■ **Passage provided**:
□ □ □ □ □

I understand why people got fed up and did Wayland instead, but that was largely organisational, not technical.

If there had been the will they could have done a dozen iterations of the core X protocol in the time it has taken to get Wayland reasonably usable and removed things piece by piece instead. To take a concrete example, there are about half a dozen ways of rendering text in X. Nothing would have prevented saying that X12.0 has XRender by default so you don't need to query for it, and that no other text-like rendering operation than RenderCompositeGlyphs8/16/32 is supported and just yanking all of the font code out of the server. If anyone cared, taking the old code and implementing a client side library providing the old string drawing functions would keep compatibility easily enough.

Nobody seriously tried doing this, because the politics of it was maintaining full backwards compatibility or building something new.

Wayland was a technical solution to a political problem. Frankly a fork and iterating would have likely gotten buy-in much faster.

Once you are talking about double/triple buffering every client, you are getting into an area where there are accelerated graphics and where fullscreen compositing isn't going to be a performance issue. Of course Wayland doesn't "solve" it but it does remove the old slow code paths. If you're on an SoC with a GPU then you want to use it as much as you can otherwise you are wasting CPU.

The rest of your comment doesn't really make any sense to me. Somebody could make X12 but I'm sure you understand that doing that would have all the same technical/organization challenges as Wayland. I don't know why you would think making an incompatible fork of the X server and then trying to convince everyone to use it is a simple endeavor, it's not. There is zero will to actually do that, I've heard similar suggestions to make X12 for the last 15-20 years, and nobody has ever cared enough to do it because the only reason anyone ever uses X is for compatibility with old software. Once you take that away, there's nothing left. The closest existing thing to an X12 is, well you guessed it, Wayland.

> Once you are talking about double/triple buffering every client

Nobody is talking about double/triple buffering every client, but the final composited surface.

□ □ □ □ □

■ **Exercise instructions**:
A. From the passage on X and Wayland, write out the text starting at "Nobody seriously tried" and ending at "are wasting CPU.".
B. According to the passage on X and Wayland, roughly how many ways of rendering text are there in X?
C. Write what follows the final sentence of the passage on X and Wayland.

(Dataset entries)

□ □ □ □ □

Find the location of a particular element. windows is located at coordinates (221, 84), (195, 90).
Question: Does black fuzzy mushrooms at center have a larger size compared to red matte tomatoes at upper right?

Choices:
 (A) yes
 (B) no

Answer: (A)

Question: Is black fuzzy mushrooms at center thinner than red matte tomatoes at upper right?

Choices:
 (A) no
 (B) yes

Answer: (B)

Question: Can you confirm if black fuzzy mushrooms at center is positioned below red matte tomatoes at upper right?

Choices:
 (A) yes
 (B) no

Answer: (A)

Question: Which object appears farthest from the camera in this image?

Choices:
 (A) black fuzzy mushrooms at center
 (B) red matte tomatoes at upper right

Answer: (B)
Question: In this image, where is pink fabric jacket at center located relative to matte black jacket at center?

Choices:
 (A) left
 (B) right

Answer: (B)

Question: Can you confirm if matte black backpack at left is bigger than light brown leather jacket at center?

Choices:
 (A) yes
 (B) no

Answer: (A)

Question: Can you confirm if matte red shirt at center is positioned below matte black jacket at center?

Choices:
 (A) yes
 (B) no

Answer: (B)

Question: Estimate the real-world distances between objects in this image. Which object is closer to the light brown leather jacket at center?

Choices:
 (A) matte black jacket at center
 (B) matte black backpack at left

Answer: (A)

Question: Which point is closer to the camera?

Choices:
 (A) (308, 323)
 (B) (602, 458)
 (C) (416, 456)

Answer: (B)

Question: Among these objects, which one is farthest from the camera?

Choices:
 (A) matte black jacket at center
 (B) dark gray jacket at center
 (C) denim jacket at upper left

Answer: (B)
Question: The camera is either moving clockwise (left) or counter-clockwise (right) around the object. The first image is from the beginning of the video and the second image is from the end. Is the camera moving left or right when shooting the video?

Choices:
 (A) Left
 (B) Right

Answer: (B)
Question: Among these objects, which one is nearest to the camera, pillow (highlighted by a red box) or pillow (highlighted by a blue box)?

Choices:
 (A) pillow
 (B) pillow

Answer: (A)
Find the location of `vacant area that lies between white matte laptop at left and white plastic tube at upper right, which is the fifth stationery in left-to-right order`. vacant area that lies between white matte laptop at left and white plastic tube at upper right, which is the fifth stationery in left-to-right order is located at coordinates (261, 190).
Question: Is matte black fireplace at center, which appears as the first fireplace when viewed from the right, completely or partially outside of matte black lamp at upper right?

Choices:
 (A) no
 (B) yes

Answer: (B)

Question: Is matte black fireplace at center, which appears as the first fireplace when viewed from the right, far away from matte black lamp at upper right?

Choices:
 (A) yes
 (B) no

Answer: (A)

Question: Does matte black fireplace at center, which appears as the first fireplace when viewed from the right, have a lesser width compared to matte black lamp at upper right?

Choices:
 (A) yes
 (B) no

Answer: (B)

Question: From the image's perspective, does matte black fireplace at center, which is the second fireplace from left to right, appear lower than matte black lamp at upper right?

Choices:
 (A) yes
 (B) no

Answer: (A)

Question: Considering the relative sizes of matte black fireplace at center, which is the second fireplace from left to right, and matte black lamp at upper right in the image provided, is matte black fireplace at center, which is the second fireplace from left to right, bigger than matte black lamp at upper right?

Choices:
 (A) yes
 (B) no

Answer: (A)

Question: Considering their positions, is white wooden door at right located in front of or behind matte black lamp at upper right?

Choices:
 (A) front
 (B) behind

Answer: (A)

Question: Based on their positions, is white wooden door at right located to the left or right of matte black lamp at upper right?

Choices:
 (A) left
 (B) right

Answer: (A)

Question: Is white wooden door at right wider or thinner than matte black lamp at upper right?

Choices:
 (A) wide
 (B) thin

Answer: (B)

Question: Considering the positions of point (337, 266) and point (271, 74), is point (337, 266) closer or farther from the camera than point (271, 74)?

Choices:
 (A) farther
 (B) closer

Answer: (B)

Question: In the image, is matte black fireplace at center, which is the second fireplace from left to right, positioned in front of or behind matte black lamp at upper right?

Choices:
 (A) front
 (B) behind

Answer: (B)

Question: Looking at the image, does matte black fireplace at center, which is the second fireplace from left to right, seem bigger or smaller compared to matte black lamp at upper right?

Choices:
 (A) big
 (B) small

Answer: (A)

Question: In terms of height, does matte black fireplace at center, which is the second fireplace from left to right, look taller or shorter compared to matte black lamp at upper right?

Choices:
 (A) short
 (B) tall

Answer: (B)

□ □ □ □ □

■ **Task-by-task results**:
A.
Nobody seriously tried doing this, because the politics of it was maintaining full backwards compatibility or building something new.

Wayland was a technical solution to a political problem. Frankly a fork and iterating would have likely gotten buy-in much faster.

Once you are talking about double/triple buffering every client, you are getting into an area where there are accelerated graphics and where fullscreen compositing isn't going to be a performance issue. Of course Wayland doesn't "solve" it but it does remove the old slow code paths. If you're on an SoC with a GPU then you want to use it as much as you can otherwise you are wasting CPU.

B. About half a dozen.

C.
> you are getting into an area where there are accelerated graphics and where fullscreen compositing isn't going to be a performance issue

Double-buffering was viable and done on quite a lot of 1980's hardware. The point remains that this is not a protocol issue.

> Somebody could make X12 but I'm sure you understand that doing that would have all the same technical/organization challenges as Wayland. I don't know why you would think making an incompatible fork of the X server and then trying to convince everyone to use it is a simple endeavor, it's not.

I didn't suggest it would have been simple. I suggested it would have been simple than a well over decade long effort to write a new system from scratch.

The point being that the reasons for the existence of Wayland are not technical, but political, due to the lack of willingness in the Xorg core team to break compatibility at the time. And we're still paying the price.

You need to double buffer the clients or you will still get flickering and noticeable redraw. You can see this with older X clients. It actually is a protocol issue because X was explicitly designed to do this.

You are presenting this as if it's some kind of decision between "break compatibility" and "start from scratch" when really those are a lot closer than you think. Realistically, most of the X server is still overdue for a major rewrite/refactor. But I really doubt anyone would ever volunteer to do that work at this point.

No, you don't need to double buffer the clients if the clients are properly designed and flush the request queue cautiously rather than willy-nilly, and the server takes a minimum of care rather than just stupidly processing requests one by one. None of the clients I use give flickering or noticeable redraw.

There may certainly be cases where it'd be harder to avoid, but realistically this hasn't been a problem for most X users for decades. Of course I'm not doubting that it is a problem for some, but it's not for me and haven't been since the 90's.